The bridging link between the artists Margaret Lansink and Elisa Strinna is their fascination with the unknown, the temporality, and the mystical sacrality of the natural world. For Lansink, this is found in the Japanese idea of ‘ma’, manifested through the imagery of undisturbed Japanese landscape. Contemplating on the mystery of the pause in time, an interval in space, the artist looks at sources from which reality can grow. Elisa Strinna’s presentation offers a poetic gaze on nature and its mysterious elements that exist on the borders of temporality. The exhibition shows her modern-day sculptures of the creatures that could have been found in ancient times. They resemble either primitive forms of life or unusual kinds of fossils and bring together organic life with the artificial human intervention in it.
Concept of Ma
The presented series Concept of Ma by Margaret Lansink speaks about life as a place of vulnerability and about recognising reality as a complex ecosystem of possibilities. The photographer opposes the Western approach to life with its fixed boundaries and defined edges to the more open, intuitive take on the matter.
The series Concept of Ma was created at the end of 2019, after Lansink’s residency at Benrido’s Collotype Atelier in Kyoto. She stayed at the Lake Kussharo – home grounds for the Ainu people, an indigenous tribe of Japan – and this is where the project was born. Moved by the naked beauty of the local landscape, the photographer connected to the natively Japanese concept of ‘Ma’. ‘Ma’ is commonly described as a pause in time, an interval or emptiness in space.
In this series of images of still Japanese nature, Lansink explores if a pause entails emptiness or if space holds a promise of growth. According to the dictionaries, the Japanese ‘ma’ translates as ‘space’. Linguistically, though, ‘ma’ is often used in phrases to mark stretches of time. Thus ‘time’ is expressed in Japanese as ‘space in flow’, making time a dimension of space. Culturally, ‘ma’ refers to the artistic interpretation of nothingness, often holding as much importance as the rest of an artwork. Lansink’s photographs aim to show that the so-called negative space, the empty space, is a part of a whole of a bigger picture.

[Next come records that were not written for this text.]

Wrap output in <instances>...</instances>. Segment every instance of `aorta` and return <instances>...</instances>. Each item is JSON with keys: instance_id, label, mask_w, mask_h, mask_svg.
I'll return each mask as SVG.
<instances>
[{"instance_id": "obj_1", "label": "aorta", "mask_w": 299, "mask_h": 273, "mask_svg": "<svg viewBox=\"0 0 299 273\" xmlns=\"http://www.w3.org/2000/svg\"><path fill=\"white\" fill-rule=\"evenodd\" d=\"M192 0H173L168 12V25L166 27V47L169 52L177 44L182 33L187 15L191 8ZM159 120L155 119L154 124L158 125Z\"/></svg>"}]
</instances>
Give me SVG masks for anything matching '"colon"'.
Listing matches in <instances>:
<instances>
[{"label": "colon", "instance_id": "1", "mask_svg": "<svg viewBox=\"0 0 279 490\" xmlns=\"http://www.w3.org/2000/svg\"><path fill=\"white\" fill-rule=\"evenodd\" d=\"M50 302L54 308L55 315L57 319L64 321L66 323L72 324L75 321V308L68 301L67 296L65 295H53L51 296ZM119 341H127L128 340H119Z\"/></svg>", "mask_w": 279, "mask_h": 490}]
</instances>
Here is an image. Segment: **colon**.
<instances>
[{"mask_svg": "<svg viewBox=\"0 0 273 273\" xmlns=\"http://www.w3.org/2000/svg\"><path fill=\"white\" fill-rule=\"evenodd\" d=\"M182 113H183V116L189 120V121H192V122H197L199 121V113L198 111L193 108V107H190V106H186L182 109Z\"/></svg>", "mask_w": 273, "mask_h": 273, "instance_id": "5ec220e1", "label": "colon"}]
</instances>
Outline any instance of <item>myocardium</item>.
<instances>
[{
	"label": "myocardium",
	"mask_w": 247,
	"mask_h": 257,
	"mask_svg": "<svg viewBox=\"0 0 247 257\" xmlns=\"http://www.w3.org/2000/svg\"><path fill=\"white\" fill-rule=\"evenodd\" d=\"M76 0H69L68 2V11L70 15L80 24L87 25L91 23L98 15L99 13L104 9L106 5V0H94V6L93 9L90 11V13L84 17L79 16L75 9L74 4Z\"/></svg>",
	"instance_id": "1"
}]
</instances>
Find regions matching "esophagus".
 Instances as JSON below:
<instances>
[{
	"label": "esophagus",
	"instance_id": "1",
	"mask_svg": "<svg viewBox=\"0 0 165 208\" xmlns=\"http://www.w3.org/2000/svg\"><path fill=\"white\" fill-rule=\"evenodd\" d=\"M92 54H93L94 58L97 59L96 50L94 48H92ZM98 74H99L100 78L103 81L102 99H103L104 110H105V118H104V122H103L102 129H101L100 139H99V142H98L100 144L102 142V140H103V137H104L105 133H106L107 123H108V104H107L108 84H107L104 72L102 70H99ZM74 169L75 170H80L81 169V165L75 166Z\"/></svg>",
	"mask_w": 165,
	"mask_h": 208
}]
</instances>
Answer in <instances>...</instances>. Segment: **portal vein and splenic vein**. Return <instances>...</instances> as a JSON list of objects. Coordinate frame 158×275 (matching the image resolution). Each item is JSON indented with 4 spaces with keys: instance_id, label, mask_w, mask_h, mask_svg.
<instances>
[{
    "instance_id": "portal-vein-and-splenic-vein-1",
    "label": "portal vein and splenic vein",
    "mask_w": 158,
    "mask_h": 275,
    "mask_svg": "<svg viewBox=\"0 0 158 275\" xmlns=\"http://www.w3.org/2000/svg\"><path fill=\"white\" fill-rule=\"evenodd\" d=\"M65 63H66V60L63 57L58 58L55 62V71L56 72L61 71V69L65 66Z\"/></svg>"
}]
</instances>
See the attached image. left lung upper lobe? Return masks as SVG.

Concept of Ma poses a question — does this intuitive understanding of empty space/time open any doors to the new landscapes? The natural tranquility within Lansink’s photography serves as a space for contemplation. The poetic atmospheres she creates might lead to imagining other dimensions of life. A reverie, a state of being pleasantly lost in one’s thoughts.
Blind Sun
In Blind Sun, Elisa Strinna investigates and creates mysterious ecosystems in places between the sun to the oceanic abyss. A starting point for this project was the artist’s observation of the interaction between organic life and human infrastructures, and a study of different natural forces — such as gravity or wind, in creating the structure of geological components, like stones or meteorites. The resulting microcosms that Strinna creates are attempts to refocus our attention onto the potentially infinite and obscure dimensions of our planet.
Blind Sun brings together material forms whose temporality is undetermined. Strinna’s sculptures resemble fossils and primitive biological species; at the same time, they cohabitate with modern-day technology. One of the ecosystems is called the Hadean Territory, metaphorically referring to the Hadean period: the era when the solar system was forming within a cloud of dust and gas, an enigmatic period for science till this day. For Elisa Strinna, that time is as mysterious as the bottom of the ocean, both are spaces that human ingenuity cannot reach.
The ocean floor is strewn with underwater cables. What we refer to as the “cloud” in the digital world is in fact conducted underwater — a transatlantic fiber-optic network that supports a global information transmission system. A submerged landscape, hardly reachable for the human eye. It exists in a temporal porosity that might evoke a certain feeling of nostalgia. Under the influence of the abyss — reveals a new, hybrid territory where artificial and natural merge. In this space, the undersea cables lose their industrial design to become one with the sea anemones and sponges. In particular, the sea anemone Metridium farcimen and the sponge phylum Porifera. These creatures have been discovered to follow the fibers, even when they are buried under the sand. As if they were attracted by the electromagnetic fields produced by the human-made conductors.
At Galerie Caroline O’Breen, Strinna presents a fraction of this ever-growing (2019-2021) fictional ecosystem where remote/unseen relationships between the natural and the artificial are disclosed. This project has been previously exhibited at the Jan Van Eyck Open Studios (2019, NL), Fidelidade Arte (2019, PT), Culturgest Porto (2020, PT), and at A Tale of a Tub (2021, NL).